* **The problem**
Below are the records. List every line holding the word "County".
[[ Data provided, beginning ]]
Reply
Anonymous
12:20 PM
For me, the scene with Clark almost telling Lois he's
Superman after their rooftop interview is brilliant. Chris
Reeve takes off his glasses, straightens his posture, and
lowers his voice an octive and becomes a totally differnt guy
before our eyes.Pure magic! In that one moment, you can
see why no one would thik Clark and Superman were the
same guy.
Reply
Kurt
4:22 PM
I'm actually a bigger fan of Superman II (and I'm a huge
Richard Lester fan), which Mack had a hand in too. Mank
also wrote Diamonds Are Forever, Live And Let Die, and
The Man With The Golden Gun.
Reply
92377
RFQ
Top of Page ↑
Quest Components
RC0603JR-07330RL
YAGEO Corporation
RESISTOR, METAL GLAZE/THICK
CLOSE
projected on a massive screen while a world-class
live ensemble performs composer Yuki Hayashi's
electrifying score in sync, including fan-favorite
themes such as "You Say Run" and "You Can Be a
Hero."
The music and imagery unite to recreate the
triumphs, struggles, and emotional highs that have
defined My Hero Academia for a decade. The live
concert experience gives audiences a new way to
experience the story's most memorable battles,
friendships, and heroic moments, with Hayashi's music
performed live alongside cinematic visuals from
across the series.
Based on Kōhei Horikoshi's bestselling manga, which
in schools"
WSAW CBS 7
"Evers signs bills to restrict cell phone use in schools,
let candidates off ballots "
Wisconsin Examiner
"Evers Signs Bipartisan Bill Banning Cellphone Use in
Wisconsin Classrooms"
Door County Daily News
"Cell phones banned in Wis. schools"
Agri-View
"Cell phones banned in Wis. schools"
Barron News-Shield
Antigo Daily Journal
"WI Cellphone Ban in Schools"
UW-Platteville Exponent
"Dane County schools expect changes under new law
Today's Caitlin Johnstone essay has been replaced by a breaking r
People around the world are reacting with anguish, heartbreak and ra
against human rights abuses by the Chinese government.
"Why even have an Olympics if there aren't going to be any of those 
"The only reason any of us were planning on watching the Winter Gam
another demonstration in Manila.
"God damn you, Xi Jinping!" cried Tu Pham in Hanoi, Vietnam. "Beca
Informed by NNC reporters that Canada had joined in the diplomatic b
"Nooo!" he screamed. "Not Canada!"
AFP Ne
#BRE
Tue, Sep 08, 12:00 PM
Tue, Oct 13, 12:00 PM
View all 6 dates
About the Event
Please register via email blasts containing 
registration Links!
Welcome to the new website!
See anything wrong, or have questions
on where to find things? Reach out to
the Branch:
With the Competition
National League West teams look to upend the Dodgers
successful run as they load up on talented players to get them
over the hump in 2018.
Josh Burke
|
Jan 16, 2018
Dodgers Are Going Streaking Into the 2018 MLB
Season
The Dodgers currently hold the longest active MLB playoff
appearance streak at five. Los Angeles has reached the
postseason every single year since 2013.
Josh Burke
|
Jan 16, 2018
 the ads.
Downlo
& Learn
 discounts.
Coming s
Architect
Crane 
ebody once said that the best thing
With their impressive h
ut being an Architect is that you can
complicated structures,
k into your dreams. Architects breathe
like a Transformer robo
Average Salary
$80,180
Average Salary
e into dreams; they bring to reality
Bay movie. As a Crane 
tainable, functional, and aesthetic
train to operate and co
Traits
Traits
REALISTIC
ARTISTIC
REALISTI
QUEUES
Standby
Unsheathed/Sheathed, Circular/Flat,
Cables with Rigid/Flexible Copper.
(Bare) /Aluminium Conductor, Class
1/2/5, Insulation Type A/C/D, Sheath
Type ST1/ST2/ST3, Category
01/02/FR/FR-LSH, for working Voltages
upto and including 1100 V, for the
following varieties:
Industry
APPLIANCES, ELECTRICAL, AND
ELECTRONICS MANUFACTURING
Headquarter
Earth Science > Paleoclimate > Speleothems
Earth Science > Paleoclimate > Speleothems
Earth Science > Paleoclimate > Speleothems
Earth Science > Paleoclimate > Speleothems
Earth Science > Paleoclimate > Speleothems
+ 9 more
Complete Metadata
[[ Data provided, end ]]
* **Response area**
Door County Daily News
"Dane County schools expect changes under new law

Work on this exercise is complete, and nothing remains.